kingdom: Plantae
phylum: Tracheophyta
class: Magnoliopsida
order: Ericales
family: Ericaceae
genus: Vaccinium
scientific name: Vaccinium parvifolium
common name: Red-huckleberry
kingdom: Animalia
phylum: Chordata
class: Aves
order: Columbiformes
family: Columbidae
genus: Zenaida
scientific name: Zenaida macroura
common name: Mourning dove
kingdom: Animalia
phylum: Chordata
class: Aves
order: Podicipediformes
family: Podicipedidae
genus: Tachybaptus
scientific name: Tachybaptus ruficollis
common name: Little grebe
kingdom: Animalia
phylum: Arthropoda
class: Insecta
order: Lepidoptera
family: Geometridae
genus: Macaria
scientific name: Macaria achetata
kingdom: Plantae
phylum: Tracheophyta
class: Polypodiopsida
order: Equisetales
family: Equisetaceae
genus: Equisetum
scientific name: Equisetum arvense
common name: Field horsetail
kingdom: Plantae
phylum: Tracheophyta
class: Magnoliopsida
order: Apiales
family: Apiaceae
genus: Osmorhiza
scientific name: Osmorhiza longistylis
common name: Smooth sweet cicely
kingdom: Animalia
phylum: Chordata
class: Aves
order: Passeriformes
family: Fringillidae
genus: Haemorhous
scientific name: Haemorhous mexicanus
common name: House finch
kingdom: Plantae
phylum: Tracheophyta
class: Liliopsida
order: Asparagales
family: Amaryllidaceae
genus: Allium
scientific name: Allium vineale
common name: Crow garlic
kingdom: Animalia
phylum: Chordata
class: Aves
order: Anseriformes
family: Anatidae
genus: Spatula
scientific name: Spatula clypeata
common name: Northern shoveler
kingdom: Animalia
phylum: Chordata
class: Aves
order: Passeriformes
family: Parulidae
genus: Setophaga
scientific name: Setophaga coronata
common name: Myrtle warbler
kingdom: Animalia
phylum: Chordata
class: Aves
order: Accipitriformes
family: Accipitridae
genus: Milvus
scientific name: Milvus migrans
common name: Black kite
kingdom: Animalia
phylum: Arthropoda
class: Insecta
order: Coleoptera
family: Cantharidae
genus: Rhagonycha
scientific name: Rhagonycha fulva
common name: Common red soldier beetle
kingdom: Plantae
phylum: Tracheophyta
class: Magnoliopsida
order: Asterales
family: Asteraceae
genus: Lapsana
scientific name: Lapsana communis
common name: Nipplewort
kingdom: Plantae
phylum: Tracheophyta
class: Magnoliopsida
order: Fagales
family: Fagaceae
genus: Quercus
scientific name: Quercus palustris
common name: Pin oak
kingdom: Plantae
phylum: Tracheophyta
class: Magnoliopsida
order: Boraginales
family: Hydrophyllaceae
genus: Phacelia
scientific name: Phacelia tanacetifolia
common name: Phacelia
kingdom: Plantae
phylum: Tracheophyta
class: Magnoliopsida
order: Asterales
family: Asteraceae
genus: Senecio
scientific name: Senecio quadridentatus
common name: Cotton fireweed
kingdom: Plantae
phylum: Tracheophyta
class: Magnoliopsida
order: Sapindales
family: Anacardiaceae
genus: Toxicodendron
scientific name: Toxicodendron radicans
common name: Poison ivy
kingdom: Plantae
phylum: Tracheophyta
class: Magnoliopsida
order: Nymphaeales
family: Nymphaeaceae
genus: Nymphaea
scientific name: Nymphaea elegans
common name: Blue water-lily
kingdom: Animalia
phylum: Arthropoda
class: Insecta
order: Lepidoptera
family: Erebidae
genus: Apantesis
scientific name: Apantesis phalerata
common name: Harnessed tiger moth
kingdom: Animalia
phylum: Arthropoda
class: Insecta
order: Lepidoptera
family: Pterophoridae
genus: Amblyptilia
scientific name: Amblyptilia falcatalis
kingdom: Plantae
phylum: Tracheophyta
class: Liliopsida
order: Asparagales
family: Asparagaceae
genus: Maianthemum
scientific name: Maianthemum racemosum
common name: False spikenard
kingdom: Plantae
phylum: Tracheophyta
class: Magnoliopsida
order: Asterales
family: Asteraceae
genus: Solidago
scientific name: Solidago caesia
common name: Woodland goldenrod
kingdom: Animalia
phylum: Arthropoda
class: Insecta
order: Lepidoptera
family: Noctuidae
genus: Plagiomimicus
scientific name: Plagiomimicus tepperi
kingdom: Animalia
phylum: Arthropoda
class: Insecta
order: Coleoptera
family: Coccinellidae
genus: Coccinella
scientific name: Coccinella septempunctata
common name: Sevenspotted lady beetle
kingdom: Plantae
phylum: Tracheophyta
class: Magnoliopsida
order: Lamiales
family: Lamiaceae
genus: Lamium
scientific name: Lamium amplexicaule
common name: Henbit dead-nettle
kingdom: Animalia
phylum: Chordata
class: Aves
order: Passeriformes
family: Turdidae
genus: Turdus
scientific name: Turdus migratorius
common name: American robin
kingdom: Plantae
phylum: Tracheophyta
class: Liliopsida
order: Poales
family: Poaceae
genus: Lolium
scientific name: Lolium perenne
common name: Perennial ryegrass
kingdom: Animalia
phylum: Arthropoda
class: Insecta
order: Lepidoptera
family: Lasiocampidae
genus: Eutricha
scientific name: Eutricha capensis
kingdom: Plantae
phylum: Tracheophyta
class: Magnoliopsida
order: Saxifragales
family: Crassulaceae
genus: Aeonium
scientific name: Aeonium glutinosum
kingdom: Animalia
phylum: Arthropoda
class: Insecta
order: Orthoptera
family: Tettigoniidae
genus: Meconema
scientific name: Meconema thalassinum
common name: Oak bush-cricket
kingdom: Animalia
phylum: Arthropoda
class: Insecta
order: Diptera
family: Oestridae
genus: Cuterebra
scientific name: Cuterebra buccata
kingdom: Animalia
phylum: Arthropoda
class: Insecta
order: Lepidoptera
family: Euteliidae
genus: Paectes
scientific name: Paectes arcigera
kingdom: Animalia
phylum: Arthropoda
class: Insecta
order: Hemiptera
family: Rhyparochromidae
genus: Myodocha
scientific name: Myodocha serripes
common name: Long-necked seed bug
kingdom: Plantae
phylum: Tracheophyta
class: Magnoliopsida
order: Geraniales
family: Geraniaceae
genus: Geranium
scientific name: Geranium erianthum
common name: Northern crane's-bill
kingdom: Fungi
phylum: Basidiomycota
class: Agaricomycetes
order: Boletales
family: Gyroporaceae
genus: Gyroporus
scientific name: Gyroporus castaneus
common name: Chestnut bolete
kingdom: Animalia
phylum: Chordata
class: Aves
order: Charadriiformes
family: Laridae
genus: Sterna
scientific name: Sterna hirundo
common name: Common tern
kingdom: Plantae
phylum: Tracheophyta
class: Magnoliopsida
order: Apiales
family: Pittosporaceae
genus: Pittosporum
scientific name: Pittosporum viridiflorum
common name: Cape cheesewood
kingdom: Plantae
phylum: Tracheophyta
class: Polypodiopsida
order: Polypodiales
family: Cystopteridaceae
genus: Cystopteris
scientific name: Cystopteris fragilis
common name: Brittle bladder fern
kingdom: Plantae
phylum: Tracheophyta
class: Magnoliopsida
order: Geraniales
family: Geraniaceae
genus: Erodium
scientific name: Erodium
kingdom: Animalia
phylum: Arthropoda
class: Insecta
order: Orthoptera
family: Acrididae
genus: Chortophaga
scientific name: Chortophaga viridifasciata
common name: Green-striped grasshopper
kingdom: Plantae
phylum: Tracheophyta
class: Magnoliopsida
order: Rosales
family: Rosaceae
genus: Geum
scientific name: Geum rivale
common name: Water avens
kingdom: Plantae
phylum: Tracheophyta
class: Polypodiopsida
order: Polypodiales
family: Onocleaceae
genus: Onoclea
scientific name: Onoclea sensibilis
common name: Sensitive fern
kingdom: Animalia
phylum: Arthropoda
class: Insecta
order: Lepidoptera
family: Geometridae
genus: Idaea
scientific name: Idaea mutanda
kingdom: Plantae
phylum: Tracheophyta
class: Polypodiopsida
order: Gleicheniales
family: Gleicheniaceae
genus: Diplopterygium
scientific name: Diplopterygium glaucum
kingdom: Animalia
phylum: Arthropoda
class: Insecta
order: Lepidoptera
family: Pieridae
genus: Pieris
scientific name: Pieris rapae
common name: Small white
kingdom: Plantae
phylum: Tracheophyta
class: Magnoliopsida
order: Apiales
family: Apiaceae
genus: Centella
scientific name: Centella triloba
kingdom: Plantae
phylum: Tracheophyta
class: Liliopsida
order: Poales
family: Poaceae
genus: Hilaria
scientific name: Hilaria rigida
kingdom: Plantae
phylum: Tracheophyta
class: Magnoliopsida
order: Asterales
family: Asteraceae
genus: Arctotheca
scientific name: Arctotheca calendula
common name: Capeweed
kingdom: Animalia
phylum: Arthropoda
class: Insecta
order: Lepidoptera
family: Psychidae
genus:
- - - - - - -
** WHAT TO WORK ON **
Please rewrite the lines above as a numbered list, beginning at the line that contains "family: Anatidae" and stopping after the line that contains "genus: Milvus". Drop any blank lines.

** ANSWER **
1. family: Anatidae
2. genus: Spatula
3. scientific name: Spatula clypeata
4. common name: Northern shoveler
5. kingdom: Animalia
6. phylum: Chordata
7. class: Aves
8. order: Passeriformes
9. family: Parulidae
10. genus: Setophaga
11. scientific name: Setophaga coronata
12. common name: Myrtle warbler
13. kingdom: Animalia
14. phylum: Chordata
15. class: Aves
16. order: Accipitriformes
17. family: Accipitridae
18. genus: Milvus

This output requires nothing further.